Pull out each line of the rows below that contains the string "second". Case matters.

(Extracted data entries)
+ + +

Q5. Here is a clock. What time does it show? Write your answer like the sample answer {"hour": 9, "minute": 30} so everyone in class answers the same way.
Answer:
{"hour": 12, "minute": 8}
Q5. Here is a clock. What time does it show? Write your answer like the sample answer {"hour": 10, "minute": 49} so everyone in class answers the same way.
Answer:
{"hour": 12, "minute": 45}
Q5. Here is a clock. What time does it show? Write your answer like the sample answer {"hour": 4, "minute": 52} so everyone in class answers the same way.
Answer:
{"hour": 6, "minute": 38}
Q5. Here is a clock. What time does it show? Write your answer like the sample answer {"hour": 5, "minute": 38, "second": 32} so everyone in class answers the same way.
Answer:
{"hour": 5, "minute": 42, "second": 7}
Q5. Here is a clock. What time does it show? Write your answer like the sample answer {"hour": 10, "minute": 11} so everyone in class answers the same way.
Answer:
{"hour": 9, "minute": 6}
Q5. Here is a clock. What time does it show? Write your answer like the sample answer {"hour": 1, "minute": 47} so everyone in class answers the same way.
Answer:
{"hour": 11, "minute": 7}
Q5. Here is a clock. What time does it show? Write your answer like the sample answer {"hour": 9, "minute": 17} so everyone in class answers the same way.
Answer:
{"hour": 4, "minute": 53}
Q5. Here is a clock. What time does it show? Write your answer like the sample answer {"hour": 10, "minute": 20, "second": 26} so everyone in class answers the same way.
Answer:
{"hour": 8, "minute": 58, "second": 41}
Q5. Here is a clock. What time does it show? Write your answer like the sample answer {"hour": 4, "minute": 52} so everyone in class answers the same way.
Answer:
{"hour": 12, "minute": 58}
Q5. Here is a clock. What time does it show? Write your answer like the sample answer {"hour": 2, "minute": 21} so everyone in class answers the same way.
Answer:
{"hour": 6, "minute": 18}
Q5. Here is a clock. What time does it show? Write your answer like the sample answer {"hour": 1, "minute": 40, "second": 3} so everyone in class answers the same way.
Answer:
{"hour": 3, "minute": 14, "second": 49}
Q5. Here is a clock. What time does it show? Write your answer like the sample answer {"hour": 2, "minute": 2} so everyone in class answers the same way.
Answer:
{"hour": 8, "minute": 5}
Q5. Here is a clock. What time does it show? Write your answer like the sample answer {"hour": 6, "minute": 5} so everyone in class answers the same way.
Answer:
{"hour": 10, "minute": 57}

+ + +

* **PROBLEM SOLUTION**
Q5. Here is a clock. What time does it show? Write your answer like the sample answer {"hour": 5, "minute": 38, "second": 32} so everyone in class answers the same way.
{"hour": 5, "minute": 42, "second": 7}
Q5. Here is a clock. What time does it show? Write your answer like the sample answer {"hour": 10, "minute": 20, "second": 26} so everyone in class answers the same way.
{"hour": 8, "minute": 58, "second": 41}
Q5. Here is a clock. What time does it show? Write your answer like the sample answer {"hour": 1, "minute": 40, "second": 3} so everyone in class answers the same way.
{"hour": 3, "minute": 14, "second": 49}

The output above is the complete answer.